Patterns in many genres ( even basic ones ) go out of favor," Old " , pattern wise ,doesnt mean they have no value . And,how far does one go, before the original format completely disappears ?
I'm not confusing anything. I was responding to someone who was responding to my earlier post about how some teachers teach outdated steps and outdated styling. The OP asked about how a ballroom dancer can fit in with WCS dancers, and if you want to blend in, it's a good idea to eschew old school patterns and styling. That doesn't necessarily mean the dance should evolve so far as to be unrelated to its roots, but it doesn't need to stay exactly the same, either.
 

Steve Pastor

Moderator
Staff member
#39
THE preceding chapters of this book describe the groundwork movements of the dances of to-day that it is considered will live for several more seasons. New Variety Steps are, however, being constantly introduced, and these must be known by the ambitious dancer who wishes to be "up-to-date."

My advice to the reader is not to perform the "new" movements continuously to the total exclusion of the "old" ones. Use a judicious mixture. Fashions come and fashions go, but they move in a circle and the "old" movements will soon become the "new" again. Dance all your dances with all the variety you know of, and avoid monotony.

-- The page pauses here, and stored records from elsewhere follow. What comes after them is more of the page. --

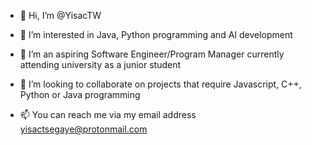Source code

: - 👋 Hi, I’m @YisacTW
- 👀 I’m interested in Java, Python programming and AI development
- 🌱 I’m an aspiring Software Engineer/Program Manager currently attending university as a junior student
- 💞️ I’m looking to collaborate on projects that require Javascript, C++, Python or Java programming

- 📫 You can reach me via my email address yisactsegaye@protonmail.com

<!---
YisacTW/YisacTW is a ✨ special ✨ repository because its `README.md` (this file) appears on your GitHub profile.
You can click the Preview link to take a look at your changes.
--->
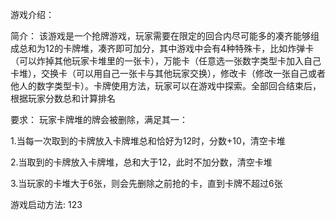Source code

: 游戏介绍：

简介：
该游戏是一个抢牌游戏，玩家需要在限定的回合内尽可能多的凑齐能够组成总和为12的卡牌堆，凑齐即可加分，其中游戏中会有4种特殊卡，比如炸弹卡（可以炸掉其他玩家卡堆里的一张卡），万能卡（任意选一张数字类型卡加入自己卡堆），交换卡（可以用自己一张卡与其他玩家交换），修改卡（修改一张自己或者他人的数字类型卡）。卡牌使用方法，玩家可以在游戏中探索。全部回合结束后，根据玩家分数总和计算排名

要求：
玩家卡牌堆的牌会被删除，满足其一：

1.当每一次取到的卡牌放入卡牌堆总和恰好为12时，分数+10，清空卡堆

2.当取到的卡牌放入卡牌堆，总和大于12，此时不加分数，清空卡堆

3.当玩家的卡堆大于6张，则会先删除之前抢的卡，直到卡牌不超过6张

游戏启动方法:
123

from the 1920 Hand Book of Ballroom Dancing
 

twnkltoz

Well-Known Member
#40
I guess I should say something in clarification here, because these discussions have a tendency to drill down on one point and take it out of context. I'm not saying you should never do "old" steps. I'm just saying, if all you do is outdated steps and styling, you're going to stand out as old fashioned. For someone who wants to blend in and "dance like a WCS dancer," I would make sure I was taking lessons from someone who is up to date on the evolution of the dance. There are lots of WCS dancers who still dance the way they did 25 years ago, and it's fine. They've been around forever, and they don't care. They don't win contests, but they're more about social dancing anyway. I, personally, wouldn't take lessons from them because that's not the way I want to dance.

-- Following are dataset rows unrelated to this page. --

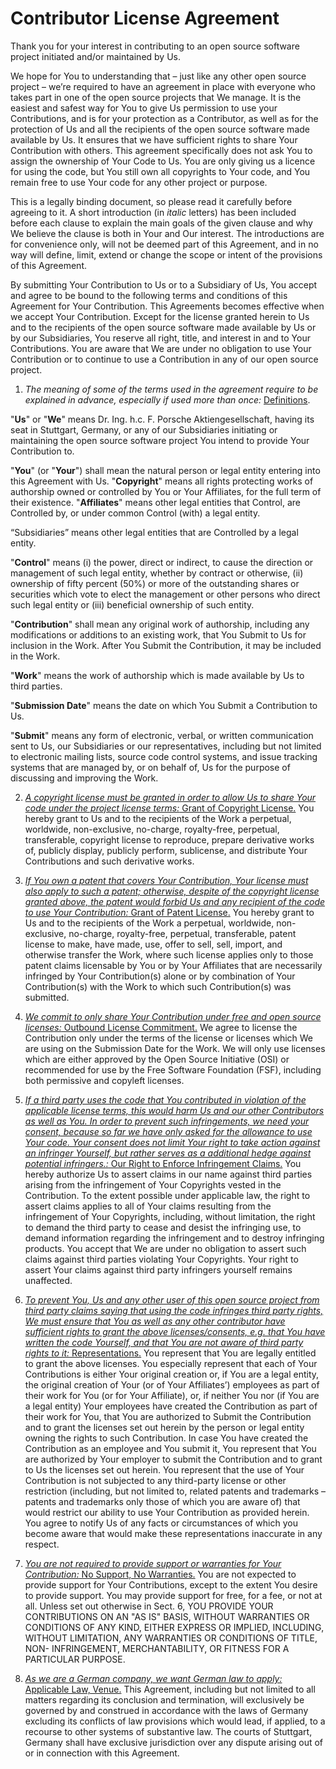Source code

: # Contributor License Agreement

Thank you for your interest in contributing to an open source software project initiated and/or maintained by Us.

We hope for You to understanding that – just like any other open source project – we’re required to have an agreement in place with everyone who takes part in one of the open source projects that We manage. It is the easiest and safest way for You to give Us permission to use your Contributions, and is for your protection as a Contributor, as well as for the protection of Us and all the recipients of the open source software made available by Us. It ensures that we have sufficient rights to share Your Contribution with others. This agreement specifically does not ask You to assign the ownership of Your Code to Us. You are only giving us a licence for using the code, but You still own all copyrights to Your code, and You remain free to use Your code for any other project or purpose.

This is a legally binding document, so please read it carefully before agreeing to it. A short introduction (in _italic_ letters) has been included before each clause to explain the main goals of the given clause and why We believe the clause is both in Your and Our interest. The introductions are for convenience only, will not be deemed part of this Agreement, and in no way will define, limit, extend or change the scope or intent of the provisions of this Agreement.

By submitting Your Contribution to Us or to a Subsidiary of Us, You accept and agree to be bound to the following terms and conditions of this Agreement for Your Contribution. This Agreements becomes effective when we accept Your Contribution.
Except for the license granted herein to Us and to the recipients of the open source software made available by Us or by our Subsidiaries, You reserve all right, title, and interest in and to Your Contributions. You are aware that We are under no obligation to use Your Contribution or to continue to use a Contribution in any of our open source project.

1. _The meaning of some of the terms used in the agreement require to be explained in advance, especially if used more than once:_ <u>Definitions</u>.

"**Us**" or "**We**" means Dr. Ing. h.c. F. Porsche Aktiengesellschaft, having its seat in Stuttgart, Germany, or any of our Subsidiaries initiating or maintaining the open source software project You intend to provide Your Contribution to.

"**You**" (or "**Your**") shall mean the natural person or legal entity entering into this Agreement with Us.
"**Copyright**" means all rights protecting works of authorship owned or controlled by You or Your Affiliates, for the full term of their existence.
"**Affiliates**" means other legal entities that Control, are Controlled by, or under common Control (with) a legal entity.

“Subsidiaries” means other legal entities that are Controlled by a legal entity.

"**Control**" means (i) the power, direct or indirect, to cause the direction or management of such legal entity, whether by contract or otherwise, (ii) ownership of fifty percent (50%) or more of the outstanding shares or securities which vote to elect the management or other persons who direct such legal entity or (iii) beneficial ownership of such entity.

"**Contribution**" shall mean any original work of authorship, including any modifications or additions to an existing work, that You Submit to Us for inclusion in the Work. After You Submit the Contribution, it may be included in the Work.

"**Work**" means the work of authorship which is made available by Us to third parties.

"**Submission Date**" means the date on which You Submit a Contribution to Us.

"**Submit**" means any form of electronic, verbal, or written communication sent to Us, our Subsidiaries or our representatives, including but not limited to electronic mailing lists, source code control systems, and issue tracking systems that are managed by, or on behalf of, Us for the purpose of discussing and improving the Work.

2. <u>_A copyright license must be granted in order to allow Us to share Your code under the project license terms:_ Grant of Copyright License.</u> You hereby grant to Us and to the recipients of the Work a perpetual, worldwide, non-exclusive, no-charge, royalty-free, perpetual, transferable, copyright license to reproduce, prepare derivative works of, publicly display, publicly perform, sublicense, and distribute Your Contributions and such derivative works.

3. <u>_If You own a patent that covers Your Contribution, Your license must also apply to such a patent; otherwise, despite of the copyright license granted above, the patent would forbid Us and any recipient of the code to use Your Contribution:_ Grant of Patent License.</u> You hereby grant to Us and to the recipients of the Work a perpetual, worldwide, non-exclusive, no-charge, royalty-free, perpetual, transferable, patent license to make, have made, use, offer to sell, sell, import, and otherwise transfer the Work, where such license applies only to those patent claims licensable by You or by Your Affiliates that are necessarily infringed by Your Contribution(s) alone or by combination of Your Contribution(s) with the Work to which such Contribution(s) was submitted.

4. <u>_We commit to only share Your Contribution under free and open source licenses:_ Outbound License Commitment.</u> We agree to license the Contribution only under the terms of the license or licenses which We are using on the Submission Date for the Work. We will only use licenses which are either approved by the Open Source Initiative (OSI) or recommended for use by the Free Software Foundation (FSF), including both permissive and copyleft licenses.

5. <u>_If a third party uses the code that You contributed in violation of the applicable license terms, this would harm Us and our other Contributors as well as You. In order to prevent such infringements, we need your consent, because so far we have only asked for the allowance to use Your code. Your consent does not limit Your right to take action against an infringer Yourself, but rather serves as a additional hedge against potential infringers.:_ Our Right to Enforce Infringement Claims.</u> You hereby authorize Us to assert claims in our name against third parties arising from the infringement of Your Copyrights vested in the Contribution. To the extent possible under applicable law, the right to assert claims applies to all of Your claims resulting from the infringement of Your Copyrights, including, without limitation, the right to demand the third party to cease and desist the infringing use, to demand information regarding the infringement and to destroy infringing products. You accept that We are under no obligation to assert such claims against third parties violating Your Copyrights. Your right to assert Your claims against third party infringers yourself remains unaffected.

6. <u>_To prevent You, Us and any other user of this open source project from third party claims saying that using the code infringes third party rights, We must ensure that You as well as any other contributor have sufficient rights to grant the above licenses/consents, e.g. that You have written the code Yourself, and that You are not aware of third party rights to it:_ Representations.</u> You represent that You are legally entitled to grant the above licenses. You especially represent that each of Your Contributions is either Your original creation or, if You are a legal entity, the original creation of Your (or of Your Affiliates’) employees as part of their work for You (or for Your Affiliate), or, if neither You nor (if You are a legal entity) Your employees have created the Contribution as part of their work for You, that You are authorized to Submit the Contribution and to grant the licenses set out herein by the person or legal entity owning the rights to such Contribution. In case You have created the Contribution as an employee and You submit it, You represent that You are authorized by Your employer to submit the Contribution and to grant to Us the licenses set out herein. You represent that the use of Your Contribution is not subjected to any third-party license or other restriction (including, but not limited to, related patents and trademarks – patents and trademarks only those of which you are aware of) that would restrict our ability to use Your Contribution as provided herein. You agree to notify Us of any facts or circumstances of which you become aware that would make these representations inaccurate in any respect.

7. <u>_You are not required to provide support or warranties for Your Contribution:_ No Support, No Warranties.</u> You are not expected to provide support for Your Contributions, except to the extent You desire to provide support. You may provide support for free, for a fee, or not at all. Unless set out otherwise in Sect. 6, YOU PROVIDE YOUR CONTRIBUTIONS ON AN "AS IS" BASIS, WITHOUT WARRANTIES OR CONDITIONS OF ANY KIND, EITHER EXPRESS OR IMPLIED, INCLUDING, WITHOUT LIMITATION, ANY WARRANTIES OR CONDITIONS OF TITLE, NON- INFRINGEMENT, MERCHANTABILITY, OR FITNESS FOR A PARTICULAR PURPOSE.

8. <u>_As we are a German company, we want German law to apply:_ Applicable Law, Venue.</u> This Agreement, including but not limited to all matters regarding its conclusion and termination, will exclusively be governed by and construed in accordance with the laws of Germany excluding its conflicts of law provisions which would lead, if applied, to a recourse to other systems of substantive law. The courts of Stuttgart, Germany shall have exclusive jurisdiction over any dispute arising out of or in connection with this Agreement.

One of my ballroom students took some group classes from a very nice lady, but she teaches steps that are outright antiquated. There are two issues with this beyond just sticking out as being outmoded: 1. these steps are not designed to really practice and showcase the best technique (frankly, they're awkward) and 2. he would try to lead them at socials and the girls couldn't figure out what he wanted. He is a pretty decent leader, although he's a beginner. He doesn't have this trouble with modern syllabus steps, for the most part. I don't want to get into descriptions of these steps because they're ballroom and this is a WCS discussion. I'm just giving an illustration of why it's a good idea to keep up on what's current.